REQUIRED ACTION
The answer must be the lines from the one containing "middle tip: (248, 175)" through the last line of the data below, copied exactly, with nothing else.

DATA TO USE
* * * *

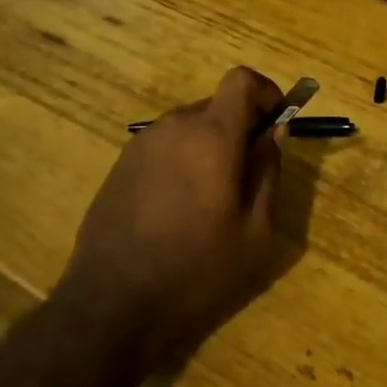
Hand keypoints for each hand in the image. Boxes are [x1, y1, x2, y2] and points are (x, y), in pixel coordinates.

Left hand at [55, 67, 286, 370]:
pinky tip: (176, 210)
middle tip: (248, 175)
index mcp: (211, 135)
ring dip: (209, 146)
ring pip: (189, 127)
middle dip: (239, 127)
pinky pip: (164, 147)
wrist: (111, 307)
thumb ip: (268, 171)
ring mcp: (141, 144)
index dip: (265, 92)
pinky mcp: (120, 165)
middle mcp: (174, 126)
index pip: (242, 80)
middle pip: (217, 105)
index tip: (276, 122)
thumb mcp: (255, 231)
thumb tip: (275, 132)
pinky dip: (181, 161)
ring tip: (211, 200)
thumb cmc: (196, 271)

* * * *

RESULT FOR THIS EXERCISE
middle tip: (248, 175)
index mcp: (211, 135)
ring dip: (209, 146)
ring pip: (189, 127)
middle dip: (239, 127)
pinky pip: (164, 147)
wrist: (111, 307)
thumb ip: (268, 171)
ring mcp: (141, 144)
index dip: (265, 92)
pinky mcp: (120, 165)
middle mcp: (174, 126)
index pip: (242, 80)
middle pip: (217, 105)
index tip: (276, 122)
thumb mcp: (255, 231)
thumb tip: (275, 132)
pinky dip: (181, 161)
ring tip: (211, 200)
thumb cmc: (196, 271)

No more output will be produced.